An official statement from ONGC said the Pawan Hans helicopter went missing around 10.40 am. ONGC immediately pressed its helicopter and speedboats for a search operation. “Currently five speedboats, one MSV and one chopper from ONGC have been deployed in the area to conduct search operations. The Coast Guard and Indian Navy are also extending support to beef up the search operations by deploying choppers and rescue boats,” the official statement said.
“The reason behind the unfortunate incident is yet to be ascertained,” the statement added. Senior officials of ONGC said all safety precautions were in place before take-off. According to preliminary information received from Juhu airport, the helicopter was carrying ten packages of ‘general cargo’. Sources from the oil firm confirmed that while the total weight of the officials’ baggage was 20 kilograms, the weight of the cargo was recorded as 73 kilograms.
“Officials usually ferry their luggage to offshore assignments. They usually stay for a week or more depending upon the assignment,” a source at the oil major said.
Officials from the Directorate General of Civil Aviation were sent to the site to conduct a primary investigation, officials said. “A team of two officials from DGCA Mumbai were sent to the site. We expect two officials from DGCA headquarters to reach on Sunday,” a DGCA official said. The apex aviation body Aircraft Accident Investigation Body (AAIB) will launch a detailed probe into the crash.
“It would be too early to guess the cause of the accident. The preliminary records say a fitness test had been conducted. Only after the body of the chopper including its black box is located can the cause of the accident be found,” a senior DGCA official said.
The Dauphin is a medium weight multi-purpose twin-engine helicopter designed and manufactured by French aviation company Eurocopter. “Pawan Hans owns the chopper since December 2010.This particular aircraft can carry 12-plus-2 people. The chopper has completed 5,968 hours of flying. It is a relatively new aircraft and is one of the finest models among choppers,” said M S Boora, official spokesperson for Pawan Hans.
Meanwhile, minutes after the ONCG helicopter ditched in the Arabian Sea, the Indian Coast Guard pressed its aircrafts and vessels into search operations. The Navy followed suit.
Union Defence Minister Nirmala Sitharaman tweeted that the Indian Navy and Indian Coast Guard are assisting in the search and rescue operations for the Dauphin AS 365 N3 helicopter and its personnel.
“ICG ship Agrim picked up five bodies. Debris of helicopter located near Dahanu.
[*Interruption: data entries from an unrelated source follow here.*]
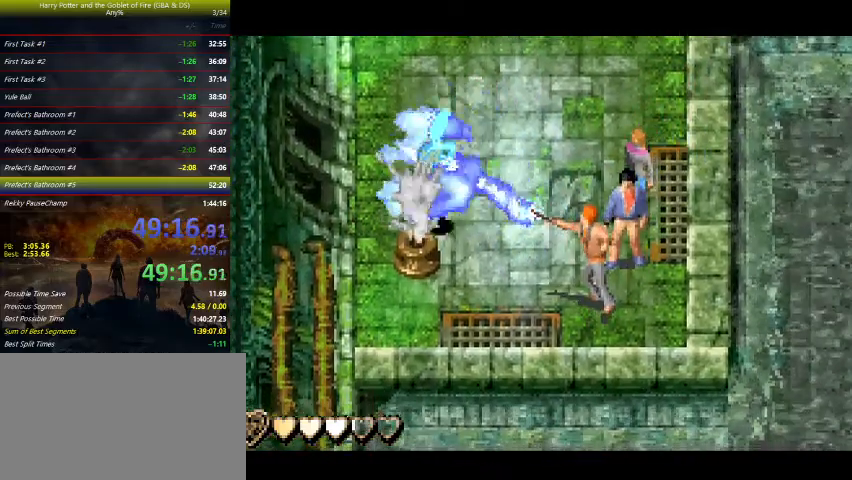
{"keys": ["down", "z"], "events": [[333, "z", "up"], [500, "z", "down"]]}
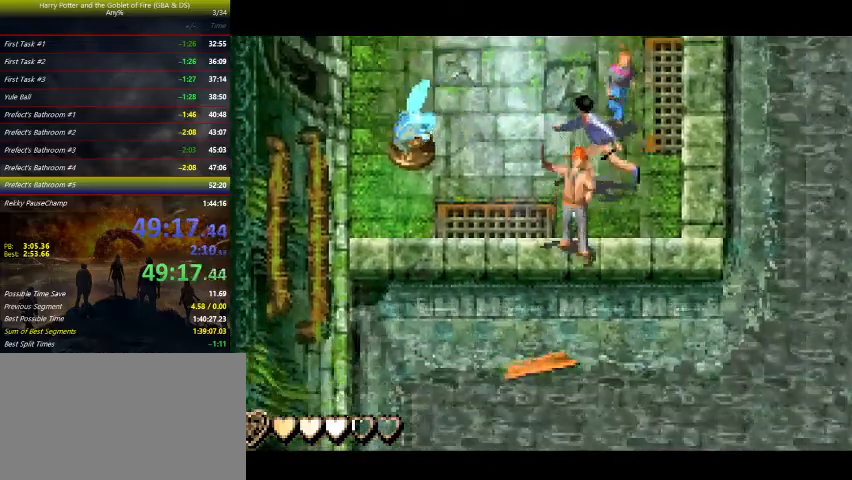
{"keys": ["down", "z"], "events": []}
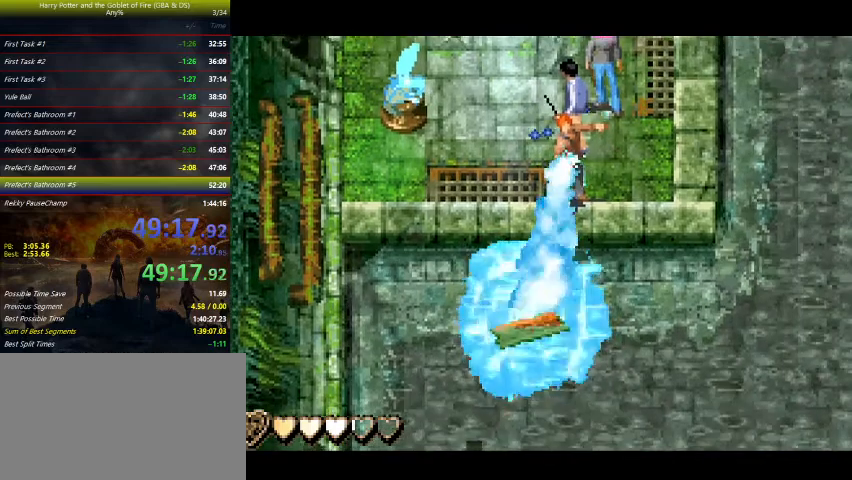
{"keys": ["down", "z"], "events": []}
Four bodies were recovered by Agrim. Two bodies belonged to passengers. They have been identified as Pankaj Garg and Bindulal Babu. Two ICG helicopters, two Dornier aircraft and five ships have been pressed into service,” said Coast Guard Commander Western Seaboard, Additional Director General Krishnaswamy Natarajan.
“2X ISVs already deployed for patrol in area have been diverted for Search & Rescue along with 3 X ICG units already in area. Seaking 42B helicopter being launched in addition,” the Indian Navy tweeted.